Like the brass at most ghost kitchen brands, Virtual Kitchen Co. CEO Ken Chong is reticent to share many details about his fast-growing network of Bay Area delivery-only kitchens he founded with fellow Uber vet Matt Sawchuk. After starting in 2018, the company has six multi-tenant facilities up and running in the city with six more coming online soon.
A self-proclaimed power user of meal-delivery services, Chong said there are countless opportunities to further improve the experience for consumers from this current moment, and he’s especially interested in helping restaurateurs think bigger than just adding volume and entering new markets. He wants the company’s tenants to focus on innovation, with the ultimate goal of designing food that’s intended to be consumed 20-30 minutes after it was cooked, rather than five minutes which is generally the norm for dine-in settings.
“There’s a lot of headroom left for folks to think about menu design, the types of food that work well, how they’re assembled and packaged either independently or together,” he said. “What are the other aspects and other things I can offer the customer to really make it a world-class experience?”

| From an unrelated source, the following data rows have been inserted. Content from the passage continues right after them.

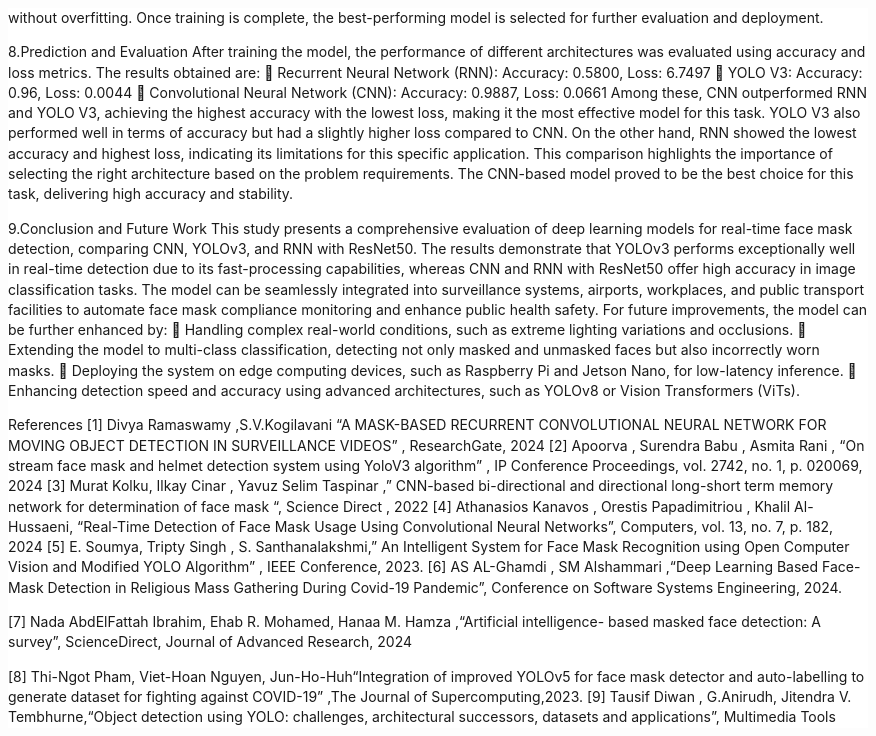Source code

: without overfitting. Once training is complete, the best-performing model is selected for further evaluation and deployment.

8.Prediction and Evaluation After training the model, the performance of different architectures was evaluated using accuracy and loss metrics. The results obtained are:  Recurrent Neural Network (RNN): Accuracy: 0.5800, Loss: 6.7497  YOLO V3: Accuracy: 0.96, Loss: 0.0044  Convolutional Neural Network (CNN): Accuracy: 0.9887, Loss: 0.0661 Among these, CNN outperformed RNN and YOLO V3, achieving the highest accuracy with the lowest loss, making it the most effective model for this task. YOLO V3 also performed well in terms of accuracy but had a slightly higher loss compared to CNN. On the other hand, RNN showed the lowest accuracy and highest loss, indicating its limitations for this specific application. This comparison highlights the importance of selecting the right architecture based on the problem requirements. The CNN-based model proved to be the best choice for this task, delivering high accuracy and stability.

9.Conclusion and Future Work This study presents a comprehensive evaluation of deep learning models for real-time face mask detection, comparing CNN, YOLOv3, and RNN with ResNet50. The results demonstrate that YOLOv3 performs exceptionally well in real-time detection due to its fast-processing capabilities, whereas CNN and RNN with ResNet50 offer high accuracy in image classification tasks. The model can be seamlessly integrated into surveillance systems, airports, workplaces, and public transport facilities to automate face mask compliance monitoring and enhance public health safety. For future improvements, the model can be further enhanced by:  Handling complex real-world conditions, such as extreme lighting variations and occlusions.  Extending the model to multi-class classification, detecting not only masked and unmasked faces but also incorrectly worn masks.
 Deploying the system on edge computing devices, such as Raspberry Pi and Jetson Nano, for low-latency inference.  Enhancing detection speed and accuracy using advanced architectures, such as YOLOv8 or Vision Transformers (ViTs).

References [1] Divya Ramaswamy ,S.V.Kogilavani “A MASK-BASED RECURRENT CONVOLUTIONAL NEURAL NETWORK FOR MOVING OBJECT DETECTION IN SURVEILLANCE VIDEOS” , ResearchGate, 2024 [2] Apoorva , Surendra Babu , Asmita Rani , “On stream face mask and helmet detection system using YoloV3 algorithm” , IP Conference Proceedings, vol. 2742, no. 1, p. 020069, 2024 [3] Murat Kolku, Ilkay Cinar , Yavuz Selim Taspinar ,” CNN-based bi-directional and directional long-short term memory network for determination of face mask “, Science Direct , 2022 [4] Athanasios Kanavos , Orestis Papadimitriou , Khalil Al-Hussaeni, “Real-Time Detection of Face Mask Usage Using Convolutional Neural Networks”, Computers, vol. 13, no. 7, p. 182, 2024 [5] E. Soumya, Tripty Singh , S. Santhanalakshmi,” An Intelligent System for Face Mask Recognition using Open Computer Vision and Modified YOLO Algorithm” , IEEE Conference, 2023. [6] AS AL-Ghamdi , SM Alshammari ,“Deep Learning Based Face-Mask Detection in Religious Mass Gathering During Covid-19 Pandemic”, Conference on Software Systems Engineering, 2024.

[7] Nada AbdElFattah Ibrahim, Ehab R. Mohamed, Hanaa M. Hamza ,“Artificial intelligence- based masked face detection: A survey”, ScienceDirect, Journal of Advanced Research, 2024

[8] Thi-Ngot Pham, Viet-Hoan Nguyen, Jun-Ho-Huh“Integration of improved YOLOv5 for face mask detector and auto-labelling to generate dataset for fighting against COVID-19” ,The Journal of Supercomputing,2023. [9] Tausif Diwan , G.Anirudh, Jitendra V. Tembhurne,“Object detection using YOLO: challenges, architectural successors, datasets and applications”, Multimedia Tools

Without the customer interaction inside a traditional restaurant, Chong said making ghost kitchens a pleasant place to work is another focal area, including looking at ways to give hard-working team members affirming feedback without high-rolling guests occasionally making it rain behind the line after a good dining experience.
“The customer feedback one is certainly one of them, the other is just making things seamless, scheduling shifts in a digital way and [using] software, where applicable, to really help simplify the employees’ lives,” he added.
For restaurant operators kicking the tires of their first ghost kitchen, Chong said that simplifying the process is a constant priority, listening to restaurant partners to identify and minimize friction points to make experimenting with a delivery-only kitchen as easy as possible.
“To be able to help restaurateurs take some of the risk out of signing a lease, for example, or getting equipment set up and just reducing some of the experimentation cost,” he said, “is all part of the excitement going into ghost kitchens.”
Chong declined to elaborate about the company’s expansion plans, which is becoming a hallmark within a very competitive end of the tech-fueled restaurant world. He said the company’s visions are “certainly national, if not international.”
With deep pockets thanks to a $15.3 million funding round that included yet another Uber Eats team member, VKC’s beyond-the-bay ambitions seem at least possible in an industry throwing out eye-popping growth projections.
Virtual Kitchen Co. investors Marc Andreessen and Ben Horowitz summarized their rationale for funding the startup, citing the fast growth of the international delivery market and the collective impact of giving smaller, local brands a new way to expand.
“For the restaurant industry, the opportunity is huge (at last count nearly $100B of orders worldwide),” Andreessen Horowitz said. “On an individual level, it allows our most beloved local brands to scale beyond their retail footprint, and reach new customers in entirely new ways at a much lower cost.
Chong stressed that his company is most focused on nailing the execution, which means growing at the right pace and making long-term decisions whenever possible.
Asked about pricing details, Chong said they have a revenue sharing model with tenants, but said exact terms vary depending on the needs of the restaurant in terms of space, staffing, refrigeration and even trucking. He called it a “partner-friendly approach,” which translates to flexibility and a willingness to try new things—all part of the game when you’re a startup in learning mode, he added.
With so many ghost kitchens now opening, and legions of additional ones set to open within the next year, there appears to be plenty of room for different models to try different approaches before direct competition brings out the claws.